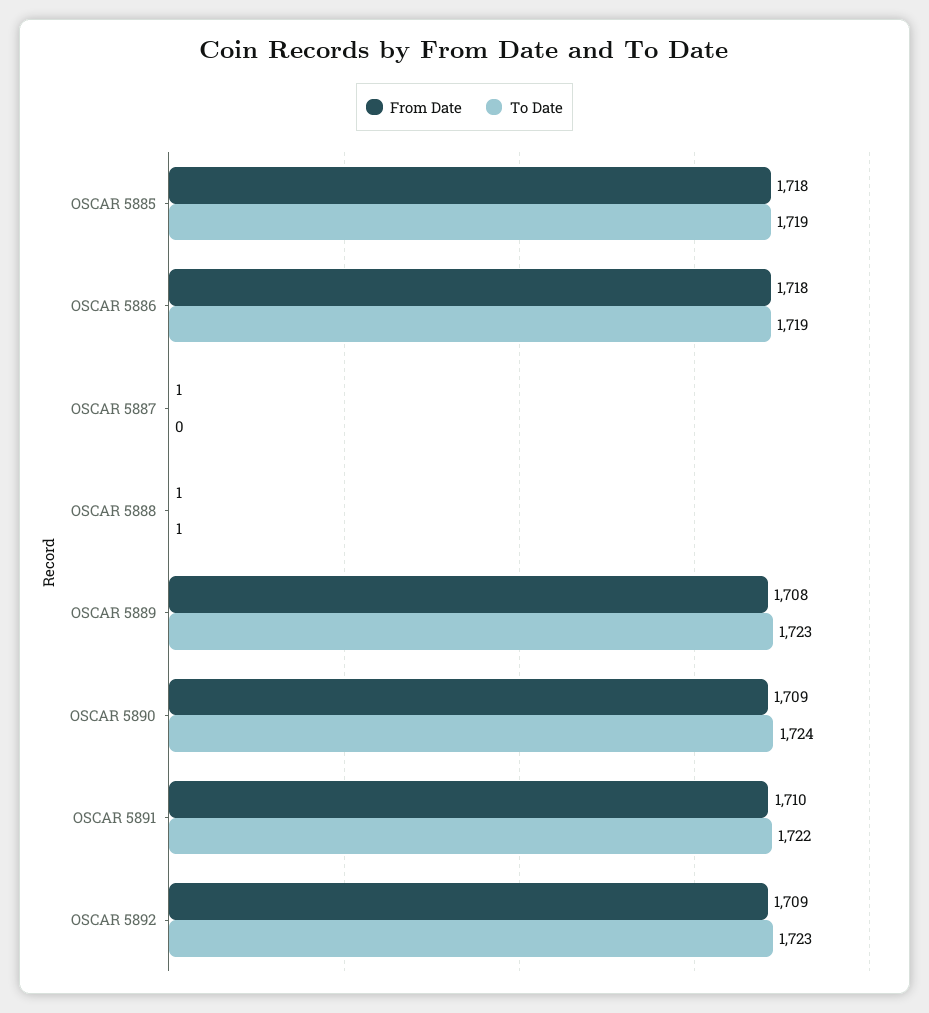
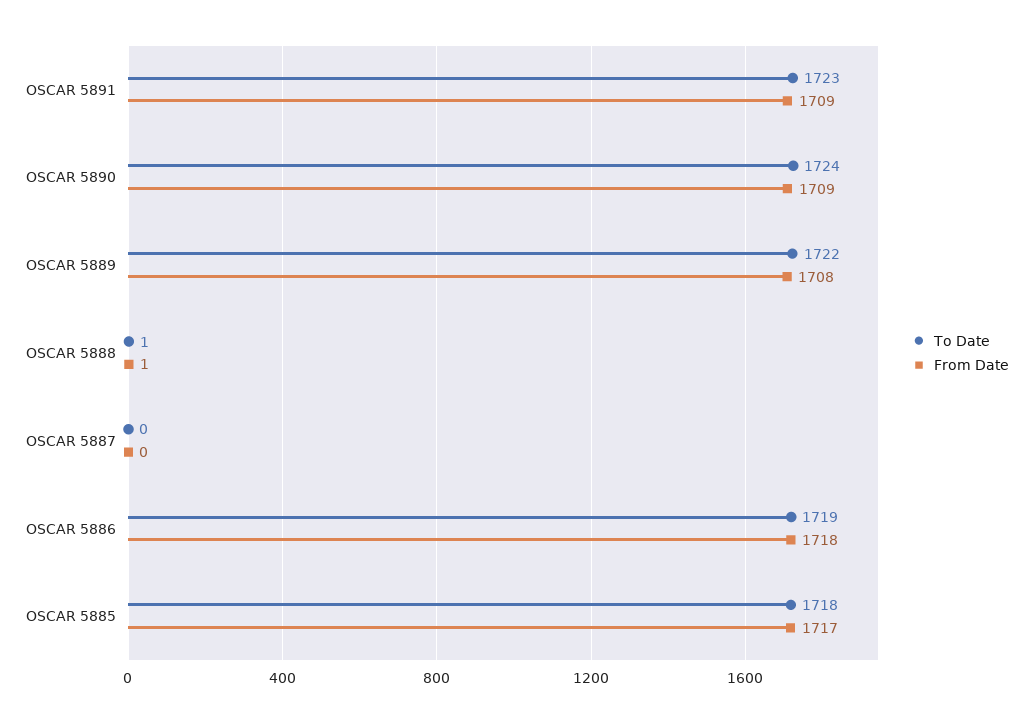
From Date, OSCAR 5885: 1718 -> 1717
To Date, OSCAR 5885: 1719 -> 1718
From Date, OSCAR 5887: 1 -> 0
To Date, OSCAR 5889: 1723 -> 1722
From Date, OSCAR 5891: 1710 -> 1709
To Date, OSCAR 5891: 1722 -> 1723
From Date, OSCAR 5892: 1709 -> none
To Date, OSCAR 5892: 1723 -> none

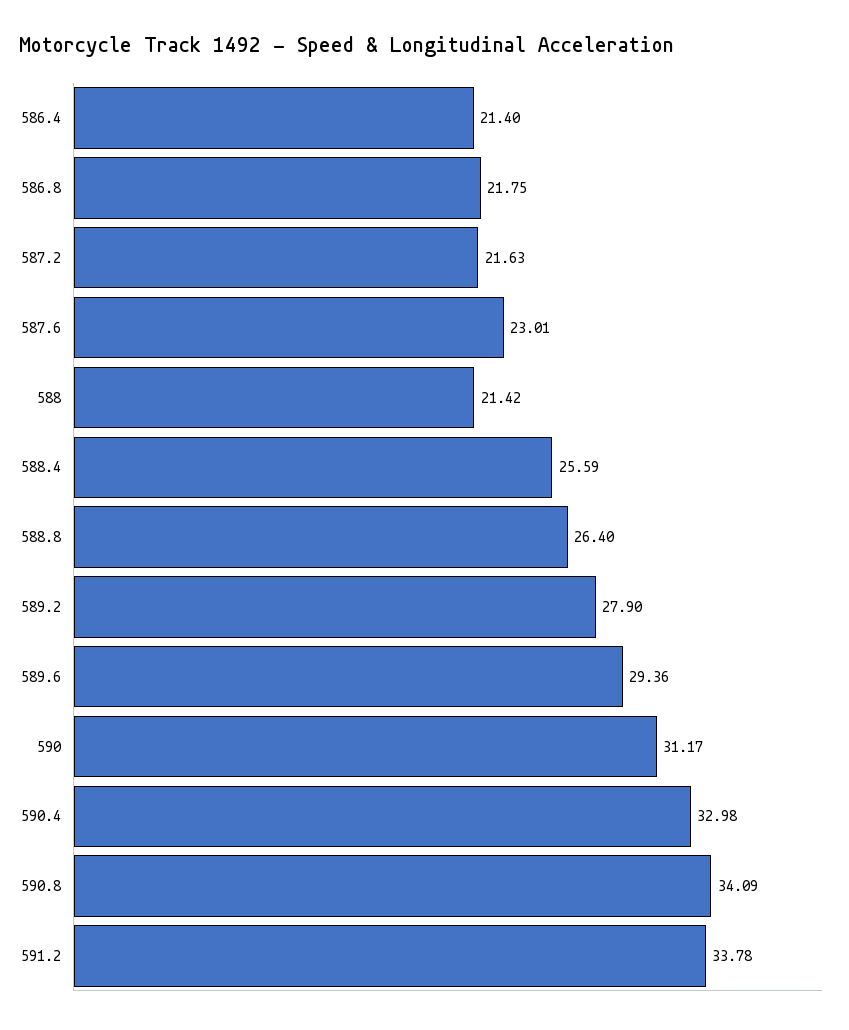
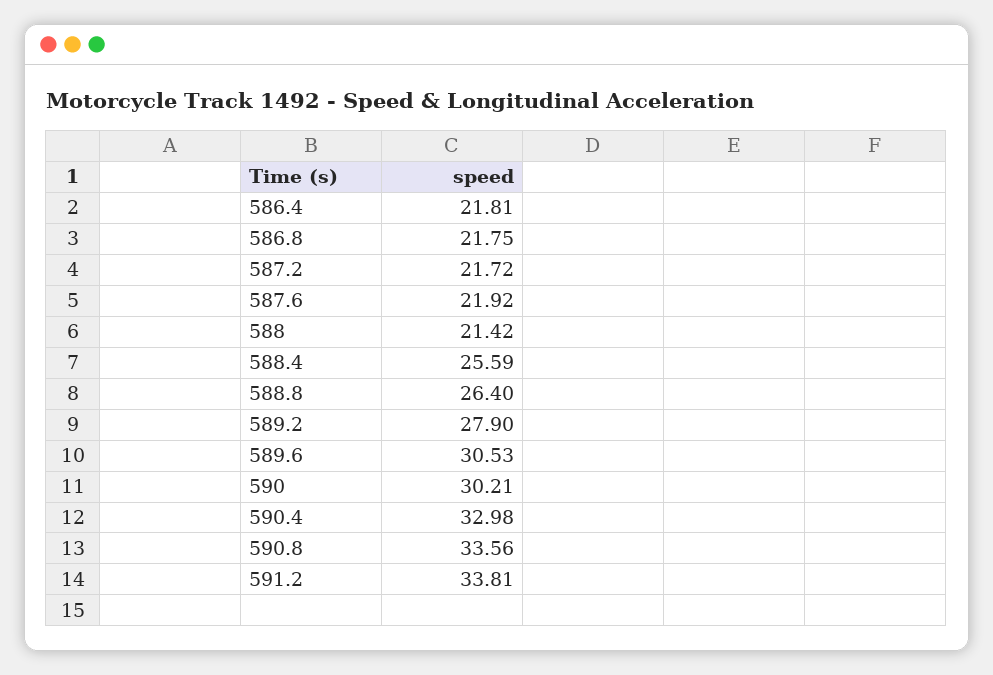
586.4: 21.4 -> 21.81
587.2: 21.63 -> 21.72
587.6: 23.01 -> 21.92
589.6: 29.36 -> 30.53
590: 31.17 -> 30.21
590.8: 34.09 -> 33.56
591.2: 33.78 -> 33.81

◇ ◇ ◇ ◇

**What needs to be done:** Produce a verbatim copy of all records, minus pictures.

**Exercise solution:**
From Date, OSCAR 5885: 1718 -> 1717
To Date, OSCAR 5885: 1719 -> 1718
From Date, OSCAR 5887: 1 -> 0
To Date, OSCAR 5889: 1723 -> 1722
From Date, OSCAR 5891: 1710 -> 1709
To Date, OSCAR 5891: 1722 -> 1723
From Date, OSCAR 5892: 1709 -> none
To Date, OSCAR 5892: 1723 -> none

586.4: 21.4 -> 21.81
587.2: 21.63 -> 21.72
587.6: 23.01 -> 21.92
589.6: 29.36 -> 30.53
590: 31.17 -> 30.21
590.8: 34.09 -> 33.56
591.2: 33.78 -> 33.81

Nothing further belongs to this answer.